3.交通行政

(1)水都タクシーの利便性向上について

次に水都タクシーの運行について、利便性の向上をもとめて質問します。 水都タクシーは、公共交通空白地区における移動支援として、市内11地区で運行されています。

年齢制限もなく、住んでいる地区内ならば500円、市内の医療機関ならば距離が遠くても片道1000円で行くことができるなどのメリットもあるサービスだと思います。

同時にその一方で、学区単位でくぎられている日常生活圏域外に出ようとすると、医療機関を除けば交通結節点にしか行けないという決まりがあります。

利用者からは「たしかに学区内にスーパーもあるが遠くて普段は使わない。よく行く近隣のスーパーは学区が違うため水都タクシーが使えない」という声を聞きます。

ある酒門地区の方は「いきいき交流センターふれしあに行こうと思ったが、地区外のため、行き先は指定目的地の関鉄バス吉沢車庫のみと言われた」とのこと。

また加倉井町の高齢で一人暮らしの方は「病院に行きたいがバスも水都タクシーもない。タクシー代が高いので大変」という訴えでした。ちなみにすぐ隣の妻里地区は水都タクシーが利用できますが加倉井町はエリア外で走っていません。

このように、買い物や病院の受診をとっても、市民生活は学区の境で分かれているわけではありませんから、水都タクシーの日常生活圏域を、学区で区切るのは無理があるのではないでしょうか。「利用しやすくありがたい」と思ってもらえるサービスとしていくために、それぞれの地域の市民生活の実態にあった圏域の設定や、行き先の拡大が必要と考えますが、これまでの利用実態にもとづく市の見解を伺います。

<答弁:佐藤市長公室長>

水都(すいっと)タクシーの利便性向上について

田中議員の一般質問のうち,水都(すいっと)タクシーの利便性の向上についてお答えいたします。 水都(すいっと)タクシーにつきましては,本市の公共交通計画に,バス交通を基本としつつ,公共交通の少ない郊外部における市民の皆様の足の確保策として導入することを位置付けており,日常生活における移動手段として幅広く御利用いただいております。

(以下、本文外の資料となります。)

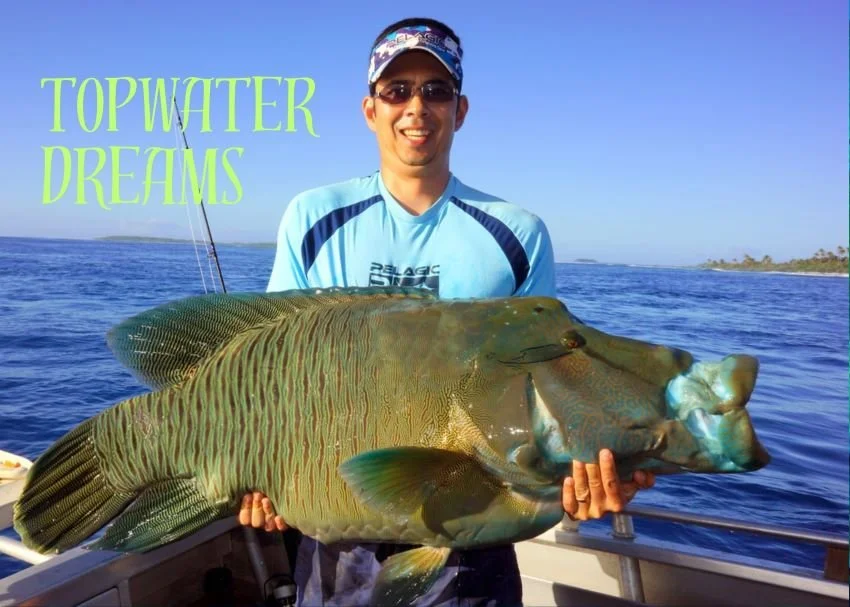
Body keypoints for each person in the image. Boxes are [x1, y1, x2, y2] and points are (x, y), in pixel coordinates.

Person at [240, 17, 655, 606]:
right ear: (370, 109)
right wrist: (261, 475)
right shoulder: (312, 217)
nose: (416, 107)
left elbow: (547, 393)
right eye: (397, 90)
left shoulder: (517, 233)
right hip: (338, 536)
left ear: (460, 110)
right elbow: (275, 372)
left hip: (471, 540)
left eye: (436, 91)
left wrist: (590, 471)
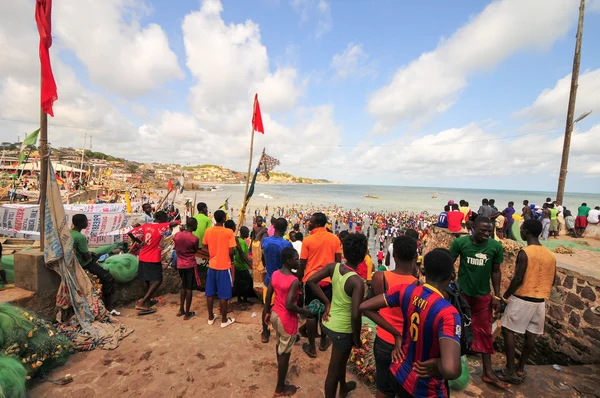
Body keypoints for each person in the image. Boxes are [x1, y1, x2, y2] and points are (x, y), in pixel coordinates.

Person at [360, 249, 462, 398]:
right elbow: (452, 370)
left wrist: (396, 334)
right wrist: (439, 365)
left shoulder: (406, 291)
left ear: (423, 271)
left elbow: (364, 307)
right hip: (425, 389)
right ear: (452, 275)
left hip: (400, 375)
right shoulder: (448, 313)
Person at [495, 219, 556, 385]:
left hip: (522, 298)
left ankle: (509, 370)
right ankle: (521, 367)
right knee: (531, 334)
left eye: (522, 229)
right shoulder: (550, 255)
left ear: (527, 231)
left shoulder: (525, 252)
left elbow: (517, 278)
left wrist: (505, 296)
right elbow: (553, 280)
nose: (520, 231)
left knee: (508, 331)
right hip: (540, 301)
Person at [450, 216, 508, 390]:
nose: (486, 234)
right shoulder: (460, 244)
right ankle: (452, 369)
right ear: (472, 227)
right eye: (482, 230)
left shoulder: (495, 247)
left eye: (489, 231)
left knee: (484, 333)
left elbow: (496, 272)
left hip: (483, 297)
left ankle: (488, 372)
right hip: (462, 296)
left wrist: (497, 296)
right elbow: (448, 263)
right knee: (455, 330)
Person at [307, 233, 366, 398]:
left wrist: (327, 302)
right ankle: (340, 389)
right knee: (333, 371)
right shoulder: (357, 282)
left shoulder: (334, 267)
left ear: (344, 253)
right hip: (343, 330)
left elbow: (311, 280)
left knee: (340, 361)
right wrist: (356, 337)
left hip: (328, 323)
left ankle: (344, 387)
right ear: (362, 257)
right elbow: (355, 315)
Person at [370, 236, 418, 398]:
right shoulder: (418, 286)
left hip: (384, 338)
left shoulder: (379, 277)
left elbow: (372, 306)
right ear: (414, 257)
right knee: (405, 385)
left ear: (394, 255)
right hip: (406, 343)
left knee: (383, 386)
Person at [265, 247, 314, 397]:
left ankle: (281, 373)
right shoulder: (293, 280)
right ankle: (280, 387)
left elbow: (268, 296)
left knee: (279, 345)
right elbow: (290, 305)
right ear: (288, 261)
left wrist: (267, 311)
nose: (299, 261)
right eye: (296, 259)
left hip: (275, 314)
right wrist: (306, 312)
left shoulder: (275, 274)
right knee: (285, 352)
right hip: (287, 319)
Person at [299, 212, 342, 358]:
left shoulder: (308, 240)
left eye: (310, 221)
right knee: (326, 311)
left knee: (311, 315)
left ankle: (312, 347)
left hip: (311, 282)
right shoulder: (335, 239)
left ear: (316, 224)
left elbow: (302, 264)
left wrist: (299, 280)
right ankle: (323, 342)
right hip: (329, 281)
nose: (308, 223)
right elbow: (338, 263)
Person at [71, 214, 117, 314]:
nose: (87, 223)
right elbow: (86, 257)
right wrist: (90, 255)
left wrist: (89, 253)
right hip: (84, 263)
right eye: (86, 221)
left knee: (99, 254)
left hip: (76, 261)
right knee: (108, 277)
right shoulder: (80, 237)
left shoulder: (70, 233)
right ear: (82, 223)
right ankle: (109, 306)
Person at [129, 211, 173, 313]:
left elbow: (130, 232)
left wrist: (140, 242)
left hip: (143, 255)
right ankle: (142, 303)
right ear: (163, 220)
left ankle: (147, 301)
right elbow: (173, 224)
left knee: (146, 279)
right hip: (153, 257)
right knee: (158, 280)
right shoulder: (160, 227)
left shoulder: (146, 226)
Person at [202, 210, 236, 328]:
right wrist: (230, 260)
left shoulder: (208, 231)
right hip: (224, 266)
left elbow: (204, 247)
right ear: (223, 219)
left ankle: (210, 317)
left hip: (212, 265)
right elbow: (231, 251)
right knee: (224, 295)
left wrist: (213, 254)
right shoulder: (229, 232)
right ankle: (224, 320)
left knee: (210, 293)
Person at [261, 218, 293, 343]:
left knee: (266, 306)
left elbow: (264, 258)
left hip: (269, 278)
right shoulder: (286, 244)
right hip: (282, 279)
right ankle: (283, 331)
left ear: (273, 227)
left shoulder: (266, 241)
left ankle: (265, 331)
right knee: (284, 308)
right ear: (285, 229)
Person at [173, 217, 200, 320]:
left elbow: (175, 243)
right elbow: (195, 250)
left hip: (180, 263)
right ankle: (187, 313)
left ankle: (181, 309)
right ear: (193, 226)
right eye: (196, 225)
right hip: (189, 264)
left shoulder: (177, 235)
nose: (197, 226)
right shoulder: (194, 239)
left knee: (183, 286)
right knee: (189, 288)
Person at [226, 222, 252, 303]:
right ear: (244, 233)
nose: (248, 234)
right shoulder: (243, 243)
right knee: (246, 283)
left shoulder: (236, 240)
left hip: (237, 266)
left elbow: (233, 252)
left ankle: (238, 298)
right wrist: (250, 264)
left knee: (237, 283)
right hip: (243, 266)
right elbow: (243, 255)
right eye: (247, 233)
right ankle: (245, 298)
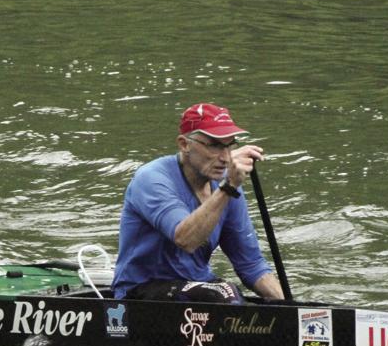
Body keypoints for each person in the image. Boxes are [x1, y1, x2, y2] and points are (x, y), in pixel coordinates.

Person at [111, 102, 284, 303]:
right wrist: (227, 187)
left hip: (195, 288)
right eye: (215, 145)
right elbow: (186, 239)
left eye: (229, 145)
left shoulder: (226, 185)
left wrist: (291, 308)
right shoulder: (151, 179)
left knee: (240, 296)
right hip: (140, 292)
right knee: (223, 293)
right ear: (185, 144)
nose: (225, 157)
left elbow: (251, 265)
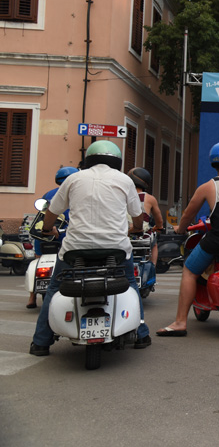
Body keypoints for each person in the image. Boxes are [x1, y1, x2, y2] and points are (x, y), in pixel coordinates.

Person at [29, 141, 151, 355]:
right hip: (116, 249)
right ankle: (141, 334)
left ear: (89, 159)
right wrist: (137, 229)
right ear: (117, 161)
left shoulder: (73, 178)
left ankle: (40, 342)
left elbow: (52, 211)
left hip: (74, 249)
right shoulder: (124, 180)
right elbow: (137, 214)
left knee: (54, 288)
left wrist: (48, 229)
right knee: (131, 284)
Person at [156, 141, 219, 337]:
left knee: (189, 270)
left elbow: (188, 214)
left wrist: (180, 229)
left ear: (214, 162)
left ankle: (180, 322)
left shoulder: (207, 187)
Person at [26, 166, 78, 309]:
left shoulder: (48, 194)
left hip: (45, 235)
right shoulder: (76, 194)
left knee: (37, 260)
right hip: (66, 235)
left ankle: (32, 297)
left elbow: (42, 214)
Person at [127, 167, 164, 268]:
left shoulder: (124, 195)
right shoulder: (149, 198)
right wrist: (159, 226)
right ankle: (152, 266)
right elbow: (159, 219)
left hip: (125, 234)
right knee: (154, 243)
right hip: (142, 236)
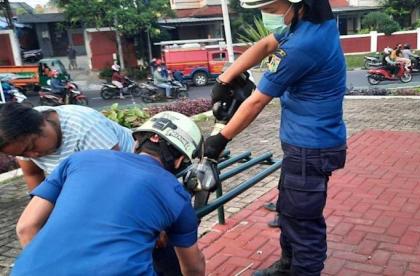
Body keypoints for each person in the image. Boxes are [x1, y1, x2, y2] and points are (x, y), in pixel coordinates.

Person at [204, 0, 347, 274]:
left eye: (271, 10)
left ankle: (302, 269)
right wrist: (225, 79)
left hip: (310, 149)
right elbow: (266, 45)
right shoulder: (312, 24)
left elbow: (257, 101)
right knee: (288, 211)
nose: (268, 16)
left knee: (303, 224)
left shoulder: (302, 46)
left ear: (297, 4)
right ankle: (286, 265)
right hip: (305, 146)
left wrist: (220, 139)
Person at [11, 111, 206, 276]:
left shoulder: (78, 160)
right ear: (180, 161)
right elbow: (192, 267)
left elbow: (25, 227)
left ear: (136, 143)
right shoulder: (177, 195)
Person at [0, 103, 134, 192]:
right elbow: (32, 174)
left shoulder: (87, 128)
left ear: (41, 123)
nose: (33, 155)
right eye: (24, 154)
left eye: (32, 146)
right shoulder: (17, 137)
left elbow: (113, 180)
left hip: (129, 170)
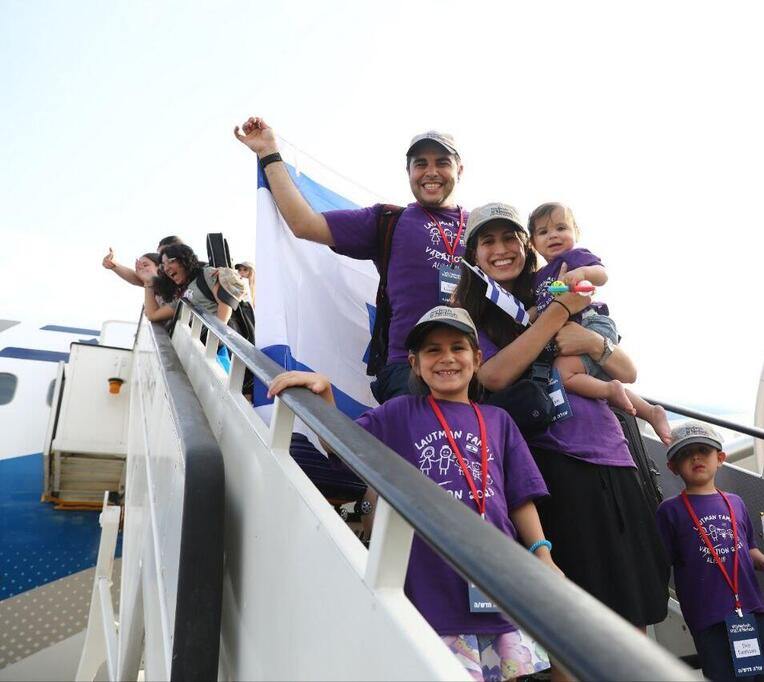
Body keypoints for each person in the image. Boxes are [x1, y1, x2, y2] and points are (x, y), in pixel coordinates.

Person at [267, 306, 555, 681]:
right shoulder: (398, 412)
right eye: (433, 350)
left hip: (496, 576)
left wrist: (542, 553)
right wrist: (325, 399)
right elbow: (345, 447)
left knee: (509, 674)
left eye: (458, 347)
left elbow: (520, 496)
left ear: (477, 358)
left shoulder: (499, 421)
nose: (447, 357)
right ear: (416, 365)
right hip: (429, 580)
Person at [453, 202, 670, 632]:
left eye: (509, 238)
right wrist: (558, 313)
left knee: (634, 609)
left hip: (615, 457)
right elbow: (493, 375)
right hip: (553, 465)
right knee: (573, 620)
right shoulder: (474, 315)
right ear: (472, 255)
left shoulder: (553, 285)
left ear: (525, 246)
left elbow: (626, 371)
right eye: (487, 241)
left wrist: (590, 340)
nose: (500, 250)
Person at [234, 116, 468, 403]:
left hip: (475, 367)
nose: (431, 172)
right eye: (420, 164)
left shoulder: (487, 229)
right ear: (408, 171)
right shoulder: (388, 220)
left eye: (442, 162)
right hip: (409, 370)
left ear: (460, 169)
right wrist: (268, 152)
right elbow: (304, 223)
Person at [527, 202, 672, 444]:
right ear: (533, 242)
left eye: (561, 228)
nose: (553, 235)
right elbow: (540, 305)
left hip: (590, 323)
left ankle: (610, 391)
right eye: (543, 232)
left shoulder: (574, 257)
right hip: (568, 332)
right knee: (597, 378)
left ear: (575, 233)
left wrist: (582, 273)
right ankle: (649, 411)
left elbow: (601, 274)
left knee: (563, 373)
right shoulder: (538, 277)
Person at [656, 421, 764, 682]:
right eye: (684, 454)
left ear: (720, 458)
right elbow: (661, 561)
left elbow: (747, 547)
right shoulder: (669, 511)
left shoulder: (735, 502)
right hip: (708, 617)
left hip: (751, 611)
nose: (695, 457)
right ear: (672, 466)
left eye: (704, 450)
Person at [101, 236, 185, 287]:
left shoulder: (196, 275)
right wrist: (113, 265)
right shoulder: (164, 282)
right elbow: (138, 278)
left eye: (145, 265)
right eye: (161, 255)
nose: (164, 262)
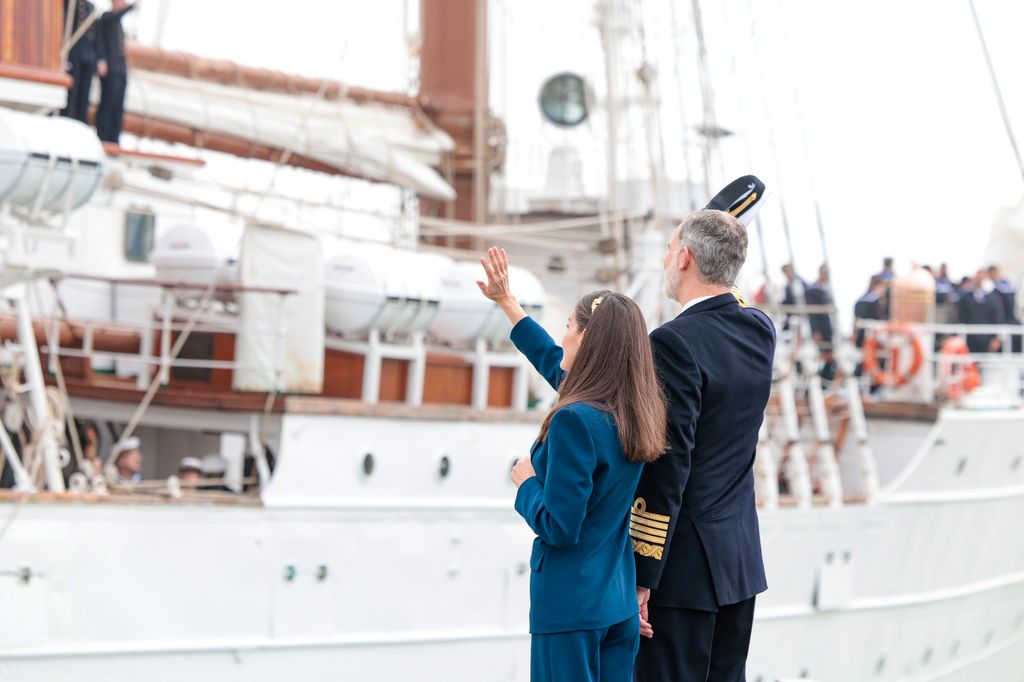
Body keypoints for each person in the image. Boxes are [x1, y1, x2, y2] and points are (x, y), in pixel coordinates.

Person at [476, 247, 667, 682]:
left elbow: (561, 527)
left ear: (587, 341)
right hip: (617, 605)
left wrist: (526, 484)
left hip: (570, 613)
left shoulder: (573, 421)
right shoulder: (634, 411)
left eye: (569, 328)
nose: (563, 337)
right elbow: (551, 360)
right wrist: (508, 303)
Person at [633, 209, 776, 681]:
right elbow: (733, 298)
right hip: (738, 566)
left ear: (686, 258)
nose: (665, 258)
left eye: (670, 249)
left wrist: (641, 576)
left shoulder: (673, 343)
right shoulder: (760, 330)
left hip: (683, 575)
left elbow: (667, 466)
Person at [96, 0, 138, 144]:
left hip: (120, 70)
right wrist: (131, 7)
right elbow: (117, 15)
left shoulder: (118, 23)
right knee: (107, 105)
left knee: (117, 108)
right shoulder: (107, 17)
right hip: (111, 70)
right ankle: (102, 139)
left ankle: (114, 141)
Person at [61, 0, 102, 123]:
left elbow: (96, 37)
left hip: (88, 58)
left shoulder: (91, 7)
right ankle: (67, 119)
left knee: (84, 95)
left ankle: (80, 121)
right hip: (74, 53)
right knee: (71, 94)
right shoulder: (72, 3)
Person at [957, 273, 1004, 354]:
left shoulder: (992, 298)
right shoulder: (965, 298)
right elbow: (961, 317)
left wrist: (995, 337)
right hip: (969, 337)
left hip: (986, 337)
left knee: (985, 361)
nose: (979, 280)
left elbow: (996, 317)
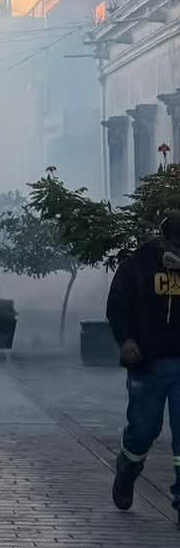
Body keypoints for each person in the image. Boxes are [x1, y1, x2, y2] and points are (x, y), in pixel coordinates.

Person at [107, 210, 180, 521]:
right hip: (147, 366)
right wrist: (126, 340)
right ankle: (127, 469)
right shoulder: (136, 265)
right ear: (164, 239)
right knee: (143, 429)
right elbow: (117, 306)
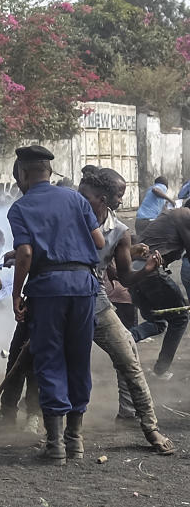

平成29年に国田地区から実証実験を開始し,令和4年度の 10月には,当初計画に位置付けた全11地区で運行しており,令和5年度における利用者数は,6,726人となっております。

水都(すいっと)タクシーで行ける場所として,指定目的地を定めており,鉄道駅やバスターミナル等の交通結節点,買い物等で利用するための日常生活圏及び医療機関等を,地元の地区会と協議の上,設定しております。 利用実態につきましては,高齢者の通院利用が最も多くなっております。

運行地区の設定に当たっては,地区会のエリアを基本としてきたところでありますが,現在導入している11地区の隣接地域にお住まいの方々から,生活環境が同じ状況でありながらも,対象となっていないため不便であるとの御意見をいただいたところであります。

そのため,エリアの拡大について,「水戸市第7次総合計画-みと魁・Nextプラン-」に位置付け,今年度に入り,隣接地域における対応の調整を図ったところであります。 運行に係る協議が調った,酒門町の一部,田野町,筑地町,赤尾関町及び小林町については,本年10月1日から当該地域で運行を開始する予定としております。

今後とも,地区会等の御意見を伺いながら,より多くの方々に快適に利用していただけるよう,更なる利便性の向上に努めてまいります。